Yukarıda alanın yalnız zamanın sembolü olmadığı aynı zamanda alegorik olarak zamanın efendisi olmuş kağanın atı olduğundan da söz edilmişti. Kağanlar genellikle ala atlara binerlerdi. Oğuz Destanlarında ermin giyen, benekli ata (ala atlı as tonlu Kayı Inal han) binen Kayı İnal Han’dan sözü edilir. Kaşgari tarafından zikredildiği gibi, ak sözcüğü, “beyaz” veya “açık renkli” olmaktan ziyade “benekli” anlamına geliyorsa, Kül Tigin ve diğer Göktürk prensleri daha çok benekli ata binmişlerdi. “Benekli atlar” Çin imparatorlarının hazineleri arasında sayılmış ve dört atlı hanedanlık arabalarına koşulmuşlardır.
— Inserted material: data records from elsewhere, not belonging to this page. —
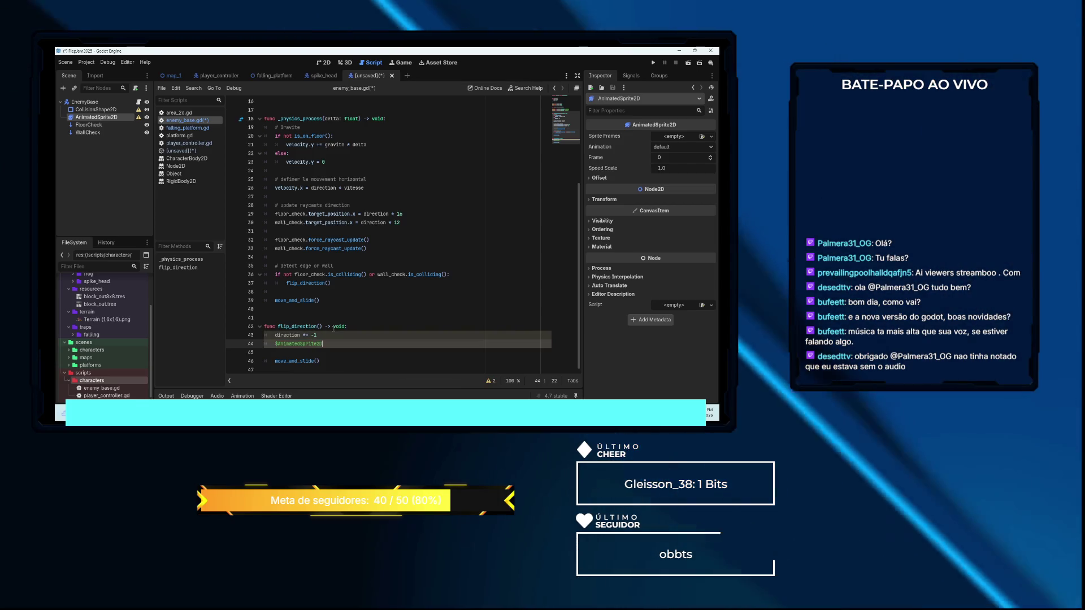
pyautogui.write('.fli')
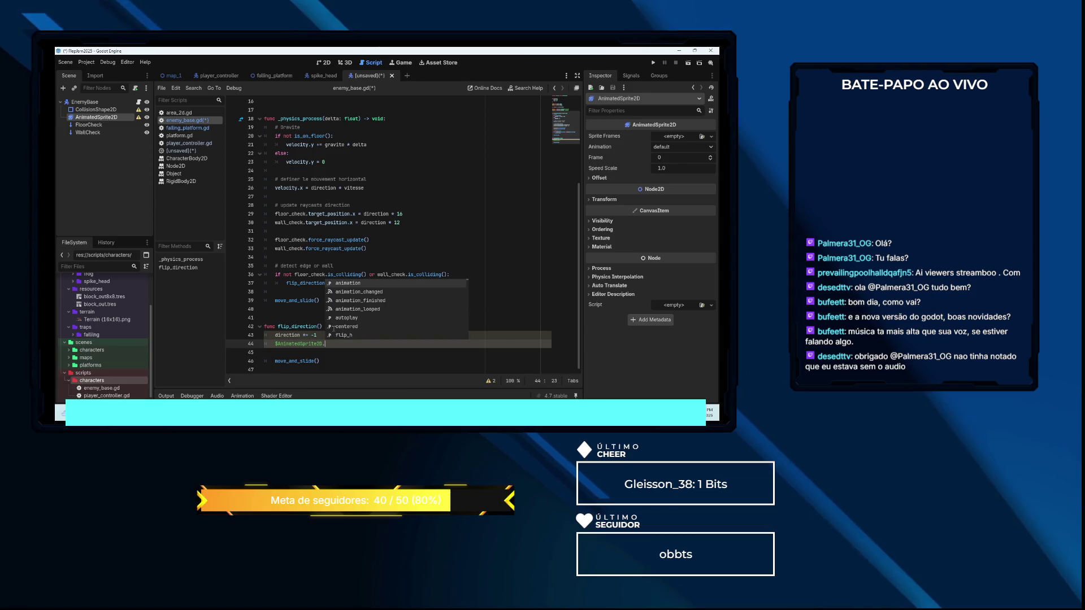
pyautogui.press('Return')
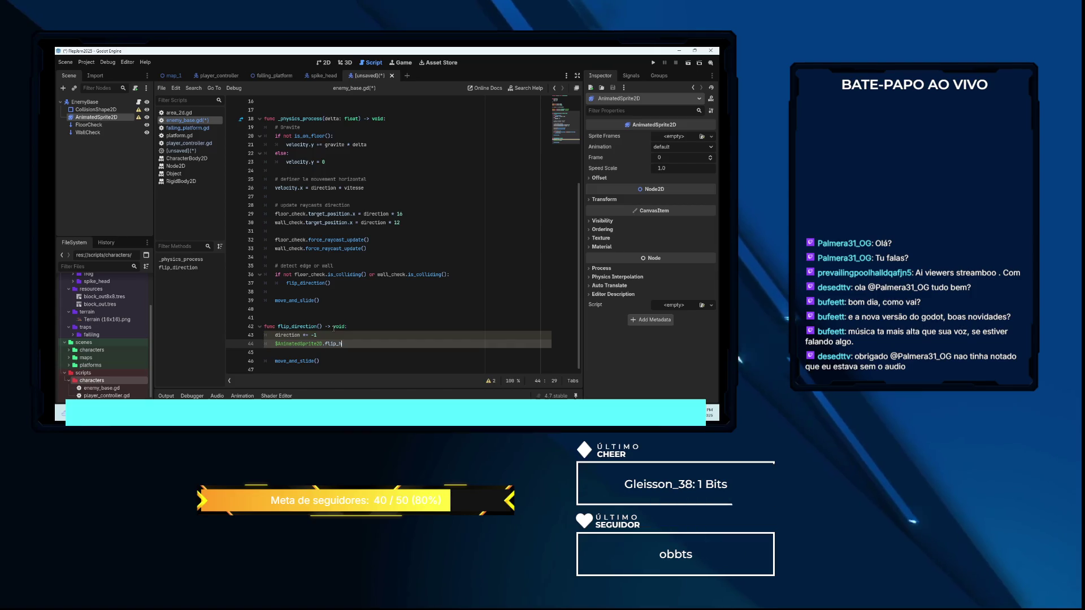
pyautogui.write('= di')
Kaşgari’nin Türk-Arap sözlüğü, Zengi’nin 12. yy.’daki at üzerine araştırması, Timur’un Umdetü’l-Mülûk’u gibi Orta Çağ’a ait kaynaklar benekli at türleri hakkında açıklamalar yapar. Genel olarak, benekli at uğurlu veya uğursuz bazı sembolik işaretler taşıyan ancak fazla faydalı olmayan bir binek olarak görünür. Zengi (fols. 63 v.-66, 69) beyaz benekli at (ablak, abraş, arjal) ile siyah benekli at arasında temel bir fark tespit etmiştir. İlk söylenenler iyi atlardır, belli koşulları taşıdıklarında (önleri beyaz benekli ve beyaz topuklu olduklarında) hükümdarlara layıktırlar. Sonradan bahsedilenler, bazı durumlarda çok uğurlu fakat kesinlikle zayıf olmayan atlar olarak kabul edilirler. Augurlar ne derlerse desinler Zengi’nin fikrine göre tüm beyaz benekler, beyaz yele ve mavi gözler, zayıflığın işaretidir. Bu bağlamda Kaşgari parlak tüylü benekli atların zayıf toynakları olduğunu belirtir ve gösterişli alaca’yı iki yüzüyle karşılaştırır: “İki yüzlü insanların benekleri saklanmıştır, atların benekleri üzerlerindedir.” (Kişi alası içtin, yılkı alası taştın, cilt. I, s, 91). Diğer atlarda noksanlık olarak görülen özellikler, Türk atlarında noksanlık sayılmaz diye de eklemiştir Zengi (fol. 61v.). Bu söz Çin ve Türklerlerin bağlantısı olarak görülen (Tuhfetü’l-Mülûk fol. 50, Ashqar-ı Sini Çin’den bir atı sarımsı ve kızılımsı benekli, beyaz yele ve kuyruklu olarak tarif etmiştir.) ön beyaz benekler, beyaz yeleler ve mavi gözler gibi özellikleri de kapsar. Prof. Zajaczkowski 1964 PIAC toplantısı raporunda, Memlük Dönemi Türk-Arap Sözlüğü’ne not edilen don renklerine göre, bulaca terimi alacanın bir tür çeşididir. Buna göre, Prof. Togan göstermiştir ki, Kaşgari bulak terimiyle küçük at demek ister ama aynı zamanda bulak terimini benekli at anlamınada gelir (Radloff, Wörterbuch).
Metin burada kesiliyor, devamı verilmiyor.